_Metin alıntısı_
---

PRENSESİN UYKUSU


Masallar genelde uzak diyarların birinde, melek kadar güzel ve pamuk kadar yumuşak kalpli hanedan üyesinin kötülükle sınanmasını anlatır. Masalsı anlatımıyla perdeye yansıyan Prensesin Uykusu'ysa uzak diyarların aksine, on beş milyonluk İstanbul'da geçiyor . Tabi klasik anlatıma uyan özellikleri de yok değil… Film hala gösterimdeyken içeriğinden bahsetmek istemiyorum. Daha çok kişisel eleştirimi yapıp gideceğim.

---

_Sağlanan veriler_
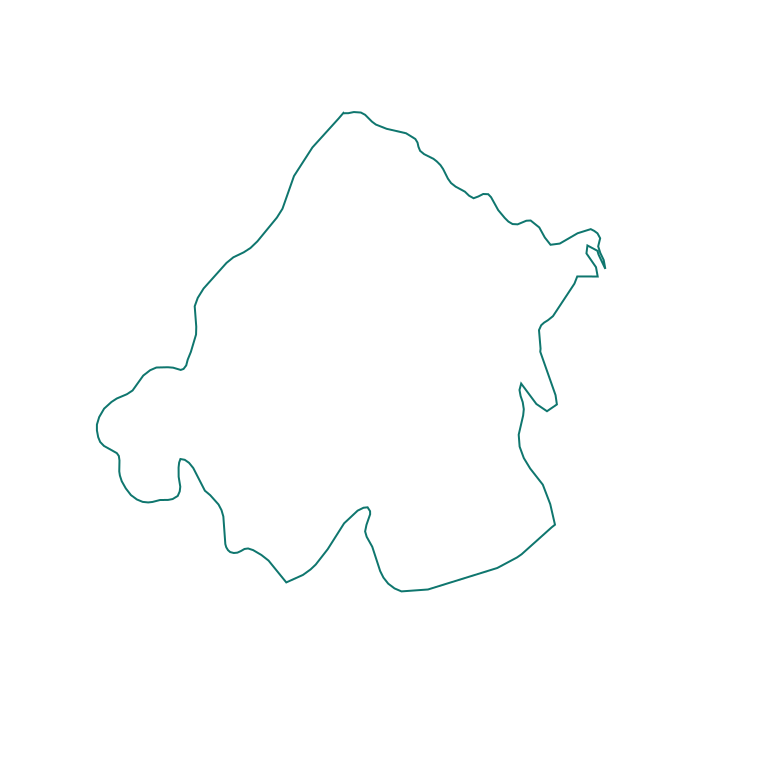 the border of El Oro, rotated 135°
{"feature_id": "ECU-1267", "entity_name": "El Oro", "entity_type": "Province", "adm_level": 1, "iso_a3": "ECU", "parent_name": "Ecuador", "parent_adm1": "", "projection": "orthographic", "projection_center": [-79.84, -3.463], "detail": "fine", "context": "isolated", "style": "outline", "palette": "teal", "viewbox_px": 768, "rotation_deg": 135, "n_neighbors": 0, "source": "natural_earth", "source_scale": "10m", "svg_char_len": 2398}
<svg xmlns="http://www.w3.org/2000/svg" viewBox="0 0 768 768"><g transform="rotate(135 384 384)"><path d="M220.9,604.4L220.9,603.8L217.7,600.7L213.0,597.6L208.4,592.3L207.0,587.7L207.0,578.0L206.3,573.2L201.7,562.6L191.1,545.7L188.6,535.1L189.6,531.0L191.9,527.4L193.6,523.3L193.1,518.1L189.8,508.2L189.3,504.1L189.3,498.8L190.2,494.2L193.6,484.0L194.5,478.7L193.8,472.9L190.8,462.8L190.7,457.0L189.3,452.0L184.7,449.9L179.5,448.2L176.1,444.5L176.2,440.4L180.3,426.2L181.2,416.1L181.2,410.9L180.0,406.2L176.6,402.4L167.9,398.8L164.7,395.9L163.5,384.9L166.7,373.9L167.8,364.7L160.4,359.0L140.5,353.7L131.9,349.2L128.3,347.3L127.1,343.6L126.5,339.6L128.1,334.2L135.2,329.9L138.4,323.7L141.0,316.3L146.1,308.9L140.8,323.8L138.9,327.3L142.2,338.1L148.5,333.2L151.5,316.7L156.9,308.9L171.3,323.4L178.4,320.3L216.5,312.5L223.1,313.2L227.4,314.2L231.3,314.4L236.3,312.5L248.3,298.3L250.7,296.3L270.6,254.8L276.2,247.3L288.0,249.5L290.4,262.1L286.7,287.3L292.4,284.0L295.9,278.9L298.8,273.0L303.0,267.3L307.8,263.4L324.6,252.9L332.4,243.8L337.5,232.8L340.4,220.9L342.9,200.5L351.4,181.5L362.6,163.6L366.8,164.1L407.1,166.3L412.6,167.3L434.0,173.8L498.2,207.6L518.3,225.0L521.1,232.0L522.2,239.8L521.3,247.5L519.0,254.4L507.4,277.2L504.3,288.2L501.6,293.1L496.0,296.8L485.9,301.7L483.8,303.9L482.8,308.4L486.0,311.0L492.2,313.1L510.7,313.7L540.6,307.0L560.0,304.6L567.0,304.8L576.3,306.3L593.4,312.8L590.5,340.8L591.6,349.8L594.0,359.1L596.4,363.8L599.3,366.0L603.1,367.0L606.9,368.4L609.7,370.7L611.6,373.9L611.8,376.8L611.0,380.1L609.4,383.0L591.3,403.9L588.1,409.7L586.2,415.8L585.5,428.2L586.1,435.2L578.3,459.4L577.6,466.1L578.5,471.3L581.0,474.9L584.4,473.3L588.3,470.2L594.8,463.6L600.7,455.4L604.4,452.5L609.0,450.7L614.8,452.1L618.5,454.6L624.5,460.4L631.1,464.3L634.5,467.0L638.0,471.3L640.4,477.1L641.5,484.4L640.4,492.8L638.2,500.7L635.5,506.0L633.0,509.4L625.1,517.0L622.4,520.6L621.8,524.0L625.8,538.2L625.7,543.7L623.7,548.5L619.8,554.2L615.7,558.3L608.8,562.0L599.3,564.5L589.3,564.0L583.2,562.7L573.1,558.6L566.4,557.2L548.3,560.2L539.6,559.1L533.3,556.6L525.0,548.7L521.6,544.7L517.8,537.7L515.1,536.4L510.7,537.0L505.6,540.0L497.8,543.3L481.9,551.9L476.3,557.2L462.9,572.8L454.8,576.6L444.0,579.1L409.8,581.0L400.9,580.1L390.1,576.3L382.2,574.6L372.7,574.4L342.1,577.4L331.9,579.7L300.6,594.7L267.3,601.9L228.7,603.8L220.9,604.4Z" fill="none" stroke="#0f766e" stroke-width="2"/></g></svg>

---

_Yönerge_
Aşağıdaki ifadelerin yukarıdaki metin alıntısıyla uyuşup uyuşmadığını belirleyin. Her biri için "evet" ya da "hayır" yazın ve karara dayanak olan ifadeyi metinden aynen aktarın.
1. Film İstanbul'da geçmektedir.
2. Yazar, filmin içeriğini ayrıntılı biçimde anlatmayı amaçlamaktadır.
3. Filmde klasik masal anlatımına uyan hiçbir özellik bulunmamaktadır.

_Beklenen cevap_
1. Evet: "on beş milyonluk İstanbul'da geçiyor"
2. Hayır: "Film hala gösterimdeyken içeriğinden bahsetmek istemiyorum."
3. Hayır: "Tabi klasik anlatıma uyan özellikleri de yok değil"